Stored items
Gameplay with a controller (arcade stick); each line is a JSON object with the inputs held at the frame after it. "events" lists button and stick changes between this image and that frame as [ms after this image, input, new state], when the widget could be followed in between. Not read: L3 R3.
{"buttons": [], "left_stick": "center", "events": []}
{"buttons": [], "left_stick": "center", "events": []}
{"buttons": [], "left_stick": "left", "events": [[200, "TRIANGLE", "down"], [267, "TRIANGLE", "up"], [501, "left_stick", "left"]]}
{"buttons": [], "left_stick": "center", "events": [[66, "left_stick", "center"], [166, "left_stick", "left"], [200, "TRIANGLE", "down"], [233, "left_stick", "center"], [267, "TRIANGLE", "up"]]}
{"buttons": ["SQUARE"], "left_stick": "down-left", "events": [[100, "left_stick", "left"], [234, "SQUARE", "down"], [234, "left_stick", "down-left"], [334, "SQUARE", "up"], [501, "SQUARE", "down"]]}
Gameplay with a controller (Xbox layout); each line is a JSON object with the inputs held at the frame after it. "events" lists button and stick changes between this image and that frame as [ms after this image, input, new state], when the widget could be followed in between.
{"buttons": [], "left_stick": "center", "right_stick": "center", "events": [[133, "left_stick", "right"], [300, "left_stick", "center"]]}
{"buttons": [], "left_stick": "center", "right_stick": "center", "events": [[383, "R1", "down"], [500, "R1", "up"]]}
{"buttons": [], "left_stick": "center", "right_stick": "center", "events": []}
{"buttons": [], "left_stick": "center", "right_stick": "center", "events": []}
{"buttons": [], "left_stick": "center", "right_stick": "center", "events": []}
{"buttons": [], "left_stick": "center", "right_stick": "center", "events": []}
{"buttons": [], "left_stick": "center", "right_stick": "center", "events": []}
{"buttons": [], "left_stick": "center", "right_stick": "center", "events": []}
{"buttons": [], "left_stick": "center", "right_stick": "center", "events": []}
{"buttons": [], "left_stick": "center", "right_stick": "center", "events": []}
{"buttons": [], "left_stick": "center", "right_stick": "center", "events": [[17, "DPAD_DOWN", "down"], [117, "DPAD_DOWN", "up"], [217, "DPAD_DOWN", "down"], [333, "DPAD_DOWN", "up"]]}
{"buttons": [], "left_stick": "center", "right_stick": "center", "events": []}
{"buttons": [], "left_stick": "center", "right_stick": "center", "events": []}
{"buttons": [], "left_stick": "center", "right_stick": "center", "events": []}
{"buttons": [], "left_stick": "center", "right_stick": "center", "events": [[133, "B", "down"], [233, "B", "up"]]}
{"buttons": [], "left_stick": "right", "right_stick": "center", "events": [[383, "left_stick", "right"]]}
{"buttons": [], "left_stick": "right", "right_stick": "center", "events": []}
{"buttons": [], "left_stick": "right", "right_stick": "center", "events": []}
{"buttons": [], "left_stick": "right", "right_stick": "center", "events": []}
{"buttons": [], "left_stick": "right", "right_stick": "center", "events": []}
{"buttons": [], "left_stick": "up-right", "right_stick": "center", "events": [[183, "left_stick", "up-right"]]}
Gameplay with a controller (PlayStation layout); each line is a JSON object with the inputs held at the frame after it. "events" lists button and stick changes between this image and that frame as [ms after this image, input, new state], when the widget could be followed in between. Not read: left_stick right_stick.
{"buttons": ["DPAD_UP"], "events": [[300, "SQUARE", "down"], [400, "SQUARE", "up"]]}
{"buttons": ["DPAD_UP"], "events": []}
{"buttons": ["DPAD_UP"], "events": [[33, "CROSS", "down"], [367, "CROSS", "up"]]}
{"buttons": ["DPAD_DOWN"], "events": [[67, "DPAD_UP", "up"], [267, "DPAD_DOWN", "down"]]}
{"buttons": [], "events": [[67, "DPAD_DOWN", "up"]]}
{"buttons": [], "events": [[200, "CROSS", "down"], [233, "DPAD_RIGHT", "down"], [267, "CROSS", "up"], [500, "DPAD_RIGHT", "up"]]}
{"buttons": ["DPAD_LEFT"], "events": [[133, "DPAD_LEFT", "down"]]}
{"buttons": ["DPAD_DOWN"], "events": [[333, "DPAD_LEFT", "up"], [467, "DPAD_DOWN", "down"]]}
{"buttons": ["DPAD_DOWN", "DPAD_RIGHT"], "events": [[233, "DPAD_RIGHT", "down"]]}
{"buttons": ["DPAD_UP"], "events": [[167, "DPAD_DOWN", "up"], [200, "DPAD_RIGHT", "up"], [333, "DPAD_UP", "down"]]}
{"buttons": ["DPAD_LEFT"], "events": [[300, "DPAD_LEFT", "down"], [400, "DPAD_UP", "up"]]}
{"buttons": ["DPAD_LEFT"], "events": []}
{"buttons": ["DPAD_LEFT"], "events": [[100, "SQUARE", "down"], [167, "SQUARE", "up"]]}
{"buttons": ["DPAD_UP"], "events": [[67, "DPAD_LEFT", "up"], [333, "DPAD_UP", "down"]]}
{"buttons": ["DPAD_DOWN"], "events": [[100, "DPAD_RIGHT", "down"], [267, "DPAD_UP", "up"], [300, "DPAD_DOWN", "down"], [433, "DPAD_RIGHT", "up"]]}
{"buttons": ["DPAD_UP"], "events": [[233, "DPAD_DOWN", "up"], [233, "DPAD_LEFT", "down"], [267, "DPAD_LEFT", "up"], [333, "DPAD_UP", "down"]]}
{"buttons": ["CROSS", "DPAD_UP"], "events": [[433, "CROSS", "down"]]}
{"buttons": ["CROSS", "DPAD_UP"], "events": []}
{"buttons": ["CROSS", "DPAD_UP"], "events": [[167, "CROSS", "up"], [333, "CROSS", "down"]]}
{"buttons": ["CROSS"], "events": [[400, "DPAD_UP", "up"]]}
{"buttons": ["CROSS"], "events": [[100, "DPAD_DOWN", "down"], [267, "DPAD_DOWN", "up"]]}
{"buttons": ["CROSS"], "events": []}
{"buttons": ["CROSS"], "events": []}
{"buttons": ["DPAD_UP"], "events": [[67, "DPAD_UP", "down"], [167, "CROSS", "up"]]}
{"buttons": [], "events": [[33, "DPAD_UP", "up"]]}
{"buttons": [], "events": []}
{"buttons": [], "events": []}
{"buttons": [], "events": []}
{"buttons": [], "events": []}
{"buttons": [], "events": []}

__DIRECTIONS__.
Check each line in the records above for the word "lists". Return those that have it.

__TASK OUTPUT__.
Gameplay with a controller (arcade stick); each line is a JSON object with the inputs held at the frame after it. "events" lists button and stick changes between this image and that frame as [ms after this image, input, new state], when the widget could be followed in between. Not read: L3 R3.
Gameplay with a controller (Xbox layout); each line is a JSON object with the inputs held at the frame after it. "events" lists button and stick changes between this image and that frame as [ms after this image, input, new state], when the widget could be followed in between.
Gameplay with a controller (PlayStation layout); each line is a JSON object with the inputs held at the frame after it. "events" lists button and stick changes between this image and that frame as [ms after this image, input, new state], when the widget could be followed in between. Not read: left_stick right_stick.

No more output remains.